For me the achievement of us as a country and society in the last three years is commendable. The essence of Yaya Jammeh style leadership is perhaps dead for good in the country. Its spirit may still linger in some odd corners. I will urge the government of the day not to take anything for granted.  Nobody could have foreseen Jammeh era coming to us – the unbelievable stories from TRRC revelations. No of us should take the current situation for granted not least the government.

I hope we can wrap the corrective governance programs in the next year or two  and face the next decade as one united country were a climate of tolerance and understanding underpins all our actions and were we can hold any government accountable to us.    May all our words and deeds, as individuals and as a society, reflect an inner degree of moderation and self-restrain.

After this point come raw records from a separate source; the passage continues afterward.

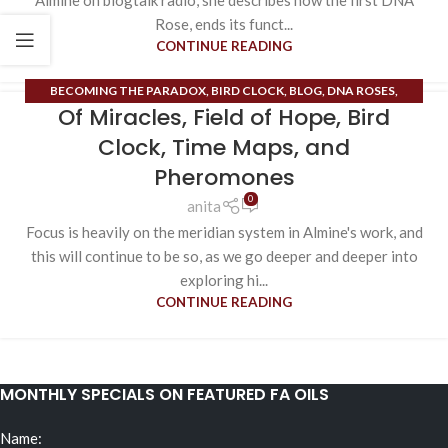
Almine on blogtalk radio, she describes how the first DNA
Rose, ends its funct...
CONTINUE READING
BECOMING THE PARADOX
,
BIRD CLOCK
,
BLOG
,
DNA ROSES
,
Of Miracles, Field of Hope, Bird
ESOTERIC CONTENT
,
EXTRAORDINARY MERIDIANS
,
FIELD OF
HOPE
,
HIGH HEART
,
ORDINARY MERIDIANS
,
PHEROMONES
,
RUNE
Clock, Time Maps, and
MASTERY
,
TIME MAPS
Pheromones
0
anita
Focus is heavily on the meridian system in Almine's work, and
this will continue to be so, as we go deeper and deeper into
exploring hi...
CONTINUE READING
MONTHLY SPECIALS ON FEATURED FA OILS
Name:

In my view the next stage of our political debate (2020 onwards) post corrective governments and new constitution, should focus on some key areas. I also think we should gauge our political discuss on what ideas politicians have to address these issues rather than mudslinging.  We should demand aspirants to high office layout economic strategies and plans.  A few ideas:

Sound monetary and fiscal policy. Devolve and entrench monetary policy as the role of the Central Bank of Gambia. Fiscal rectitude should be the standard. We may have to rethink the current management structure at the CBG. Develop a much stronger system of accountability, compliance and transparency of public expenditures.  This may require some major sector reform in the accountant general and auditor general areas of work

Establishing the enabling environment for the private sector led growth (tax and law reform) and limiting the state’s role in the business environment. This would require a new look at public enterprises. In the 21st century why should the state run a mobile phone company or a transport company or an abattoir or bakery? It is not so much about what to do with GAMCEL or others but as a general basic government strategic principle.   I firmly believe that government should be an enabler and NOT a creator of jobs. The private sector is better at allocation of resources and therefore the engine of growth.

Infrastructure development and the environment: develop a public private partnership framework for infrastructure development.  There has to be a pyridine shift in thinking. Government may no longer have to be the chief provider. If this requires paying at the point of use and at cost for public infrastructures like bridges, roads, refuse collection, water, electricity etc – so be it.  A public policy moving in that direction or alternative strategies  should be expected in the agenda of any political platform.

Social services: Apex hospitals and Universities have similar profile. They service a small percentage of the population but have very high social and political clout. Does it make sense to spend a higher proportion of resources on these top services at the expense of basic primary health care and basic primary/secondary education.  Providing good quality education and health for all is good political slogan but setting realistic parameters has to be one of the hard political choices.

These and many other should be openly debated and discussed. There may never be any easy choices. We may never agree on all things but every strategy would be scrutinized and evaluated with lessons informing the next steps.